- [What to do] Exact transcription of the data below is required, without the images.

Recorded data:

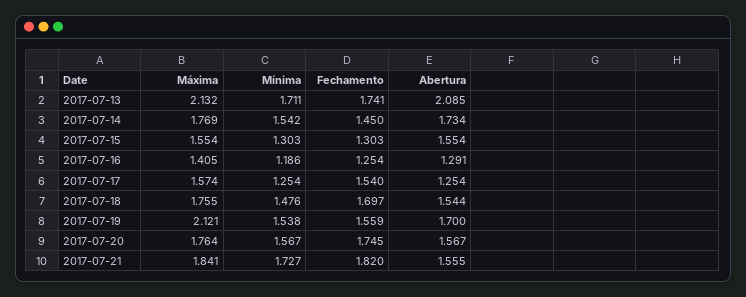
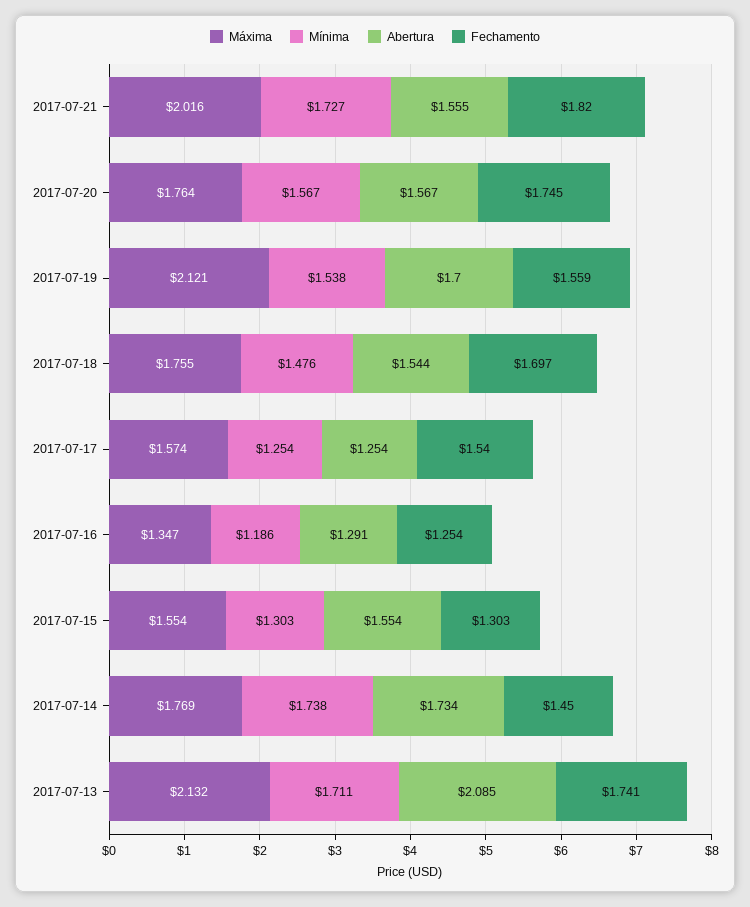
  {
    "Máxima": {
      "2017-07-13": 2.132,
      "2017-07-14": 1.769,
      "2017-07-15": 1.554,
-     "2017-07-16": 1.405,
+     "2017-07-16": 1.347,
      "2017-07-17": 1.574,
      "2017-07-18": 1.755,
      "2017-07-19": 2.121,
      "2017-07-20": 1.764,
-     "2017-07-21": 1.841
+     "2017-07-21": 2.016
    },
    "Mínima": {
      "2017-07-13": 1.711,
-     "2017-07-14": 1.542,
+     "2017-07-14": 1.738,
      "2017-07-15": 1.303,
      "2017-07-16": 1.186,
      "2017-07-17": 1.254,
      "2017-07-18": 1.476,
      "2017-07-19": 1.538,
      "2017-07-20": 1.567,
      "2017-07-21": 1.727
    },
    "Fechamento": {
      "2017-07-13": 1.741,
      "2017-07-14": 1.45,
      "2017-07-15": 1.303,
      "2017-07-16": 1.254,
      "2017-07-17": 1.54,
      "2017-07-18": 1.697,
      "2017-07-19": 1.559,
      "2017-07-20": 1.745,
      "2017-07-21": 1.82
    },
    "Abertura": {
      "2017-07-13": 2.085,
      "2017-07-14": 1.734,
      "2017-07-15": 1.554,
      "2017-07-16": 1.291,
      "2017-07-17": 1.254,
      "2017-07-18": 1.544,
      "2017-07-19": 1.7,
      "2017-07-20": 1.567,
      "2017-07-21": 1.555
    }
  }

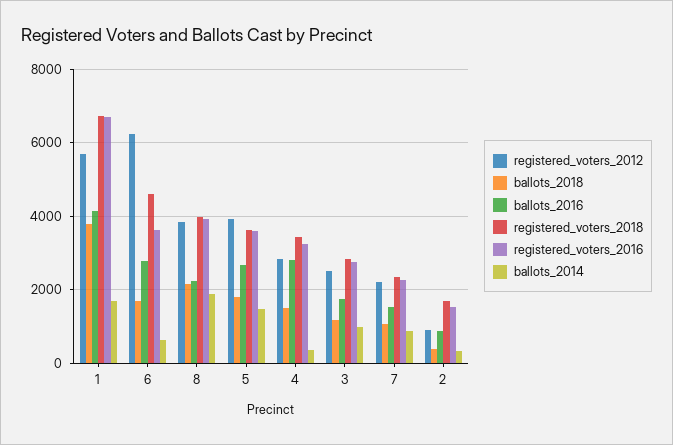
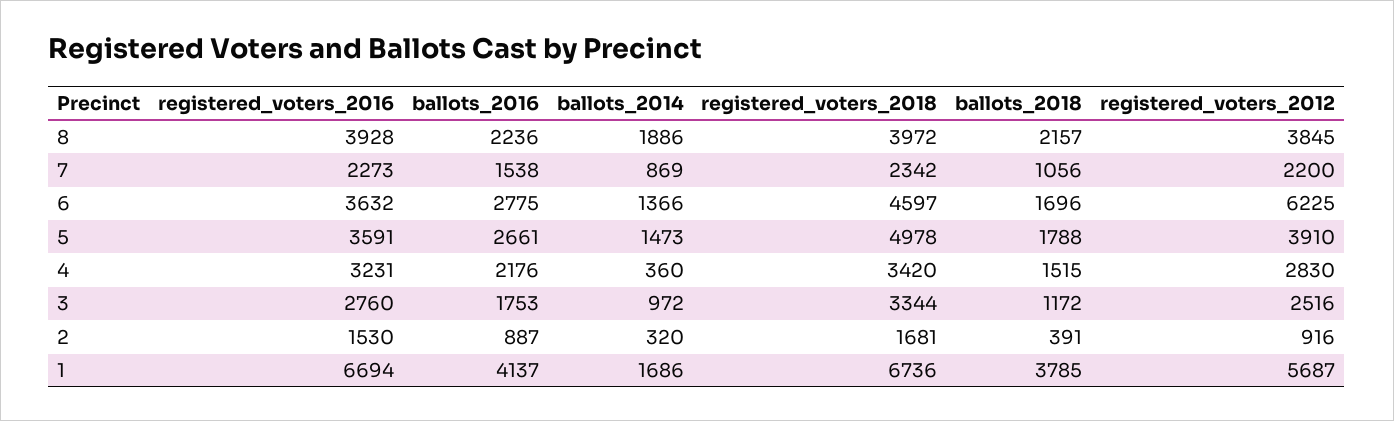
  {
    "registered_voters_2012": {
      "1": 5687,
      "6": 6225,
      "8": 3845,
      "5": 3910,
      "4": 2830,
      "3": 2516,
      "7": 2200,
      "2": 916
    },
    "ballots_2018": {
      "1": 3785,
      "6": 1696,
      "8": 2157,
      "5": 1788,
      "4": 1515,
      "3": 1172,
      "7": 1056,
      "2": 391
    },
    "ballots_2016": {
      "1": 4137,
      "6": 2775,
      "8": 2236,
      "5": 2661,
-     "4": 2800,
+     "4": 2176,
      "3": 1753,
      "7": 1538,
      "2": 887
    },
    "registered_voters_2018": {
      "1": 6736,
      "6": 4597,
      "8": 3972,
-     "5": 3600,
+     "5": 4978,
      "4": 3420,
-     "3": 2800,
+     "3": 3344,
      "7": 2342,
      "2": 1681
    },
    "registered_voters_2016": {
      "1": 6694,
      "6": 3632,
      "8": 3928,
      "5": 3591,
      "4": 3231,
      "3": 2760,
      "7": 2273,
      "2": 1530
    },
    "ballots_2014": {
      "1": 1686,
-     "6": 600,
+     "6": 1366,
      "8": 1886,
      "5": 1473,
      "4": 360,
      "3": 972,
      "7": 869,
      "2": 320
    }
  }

- [Answer to this task]
  {
    "Máxima": {
      "2017-07-13": 2.132,
      "2017-07-14": 1.769,
      "2017-07-15": 1.554,
-     "2017-07-16": 1.405,
+     "2017-07-16": 1.347,
      "2017-07-17": 1.574,
      "2017-07-18": 1.755,
      "2017-07-19": 2.121,
      "2017-07-20": 1.764,
-     "2017-07-21": 1.841
+     "2017-07-21": 2.016
    },
    "Mínima": {
      "2017-07-13": 1.711,
-     "2017-07-14": 1.542,
+     "2017-07-14": 1.738,
      "2017-07-15": 1.303,
      "2017-07-16": 1.186,
      "2017-07-17": 1.254,
      "2017-07-18": 1.476,
      "2017-07-19": 1.538,
      "2017-07-20": 1.567,
      "2017-07-21": 1.727
    },
    "Fechamento": {
      "2017-07-13": 1.741,
      "2017-07-14": 1.45,
      "2017-07-15": 1.303,
      "2017-07-16": 1.254,
      "2017-07-17": 1.54,
      "2017-07-18": 1.697,
      "2017-07-19": 1.559,
      "2017-07-20": 1.745,
      "2017-07-21": 1.82
    },
    "Abertura": {
      "2017-07-13": 2.085,
      "2017-07-14": 1.734,
      "2017-07-15": 1.554,
      "2017-07-16": 1.291,
      "2017-07-17": 1.254,
      "2017-07-18": 1.544,
      "2017-07-19": 1.7,
      "2017-07-20": 1.567,
      "2017-07-21": 1.555
    }
  }

  {
    "registered_voters_2012": {
      "1": 5687,
      "6": 6225,
      "8": 3845,
      "5": 3910,
      "4": 2830,
      "3": 2516,
      "7": 2200,
      "2": 916
    },
    "ballots_2018": {
      "1": 3785,
      "6": 1696,
      "8": 2157,
      "5": 1788,
      "4": 1515,
      "3": 1172,
      "7": 1056,
      "2": 391
    },
    "ballots_2016": {
      "1": 4137,
      "6": 2775,
      "8": 2236,
      "5": 2661,
-     "4": 2800,
+     "4": 2176,
      "3": 1753,
      "7": 1538,
      "2": 887
    },
    "registered_voters_2018": {
      "1": 6736,
      "6": 4597,
      "8": 3972,
-     "5": 3600,
+     "5": 4978,
      "4": 3420,
-     "3": 2800,
+     "3": 3344,
      "7": 2342,
      "2": 1681
    },
    "registered_voters_2016": {
      "1": 6694,
      "6": 3632,
      "8": 3928,
      "5": 3591,
      "4": 3231,
      "3": 2760,
      "7": 2273,
      "2": 1530
    },
    "ballots_2014": {
      "1": 1686,
-     "6": 600,
+     "6": 1366,
      "8": 1886,
      "5": 1473,
      "4": 360,
      "3": 972,
      "7": 869,
      "2": 320
    }
  }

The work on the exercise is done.